_TASK 1_
In the debate excerpt, which element does the speaker name as having refused to come into the House?
_TASK 2_
Condense the paragraph of the debate excerpt that begins "We are all aware that there is an element" into two sentences, keeping its main facts.
_TASK 3_
Translate this sentence from the debate excerpt into Spanish: "The question of the promises made by political Parties is not relevant to the Bill before the House."
--- PROVIDED PASSAGE ---
The question of unemployment or emigration does not relevantly arise.

I am pointing out that the promises they made——

The question of the promises made by political Parties is not relevant to the Bill before the House.

I will finish in a few seconds——

Hear, hear!

You will not even start.

I started before you came here.

You have the advantage of me. You are 30 years older than I am.

That is right.

Deputy Killilea is very anxious to get in and I think the Chair should call him and give him an opportunity of making a contribution to the debate. The members of the Fianna Fáil Party are trying to foist this Bill on the people. I believe it will pass this House but it will not pass the country.

You hope it will not.

I really do hope not, for the sake of the country.

We heard it before.

I am sure that anyone who has the interests of the country at heart——

The Deputy is worried about his seat, I would say.

We are all aware that there is an element in this country who have this House to come into, if they wish, but who, for their own reasons, have refused to do so. By this amendment of the Constitution—I am speaking of the Sinn Féin element—you will keep them outside this House and will drive the best part of these people and the younger generation coming on into an underground movement.

Does the Deputy agree——

Deputy Tierney is not in the habit of interrupting any other Deputy.

I do not make it a habit to interrupt anybody. Thank you, Sir. I am only trying to make that point. I will conclude by making an appeal to the decent-minded Fianna Fáil members, whether or not we pass this Bill, at some time or other to try to show a little spirit in this House by going in and voting against their own Party. I am sure there are one or two who have the courage to do that.
--- INPUT DATA ---
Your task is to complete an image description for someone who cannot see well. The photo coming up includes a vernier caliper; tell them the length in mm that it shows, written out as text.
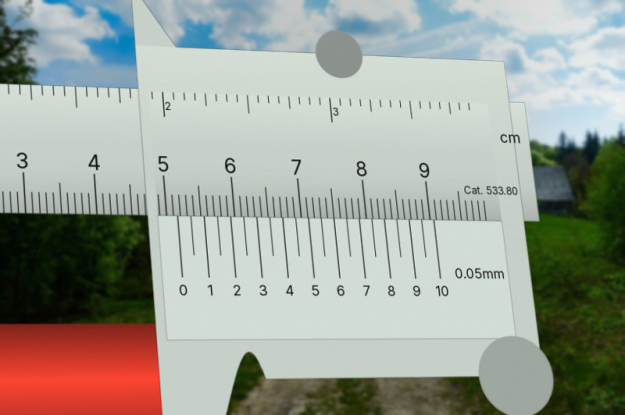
---
_TASK RESPONSE 1_
The Sinn Féin element.

_TASK RESPONSE 2_
The speaker says that an element in the country, the Sinn Féin element, could come into the House if it wished but has refused to do so for its own reasons. The speaker argues that this constitutional amendment will keep them outside the House and drive most of them, along with the rising younger generation, into an underground movement.

_TASK RESPONSE 3_
La cuestión de las promesas hechas por los partidos políticos no es pertinente para el proyecto de ley que tiene ante sí la Cámara.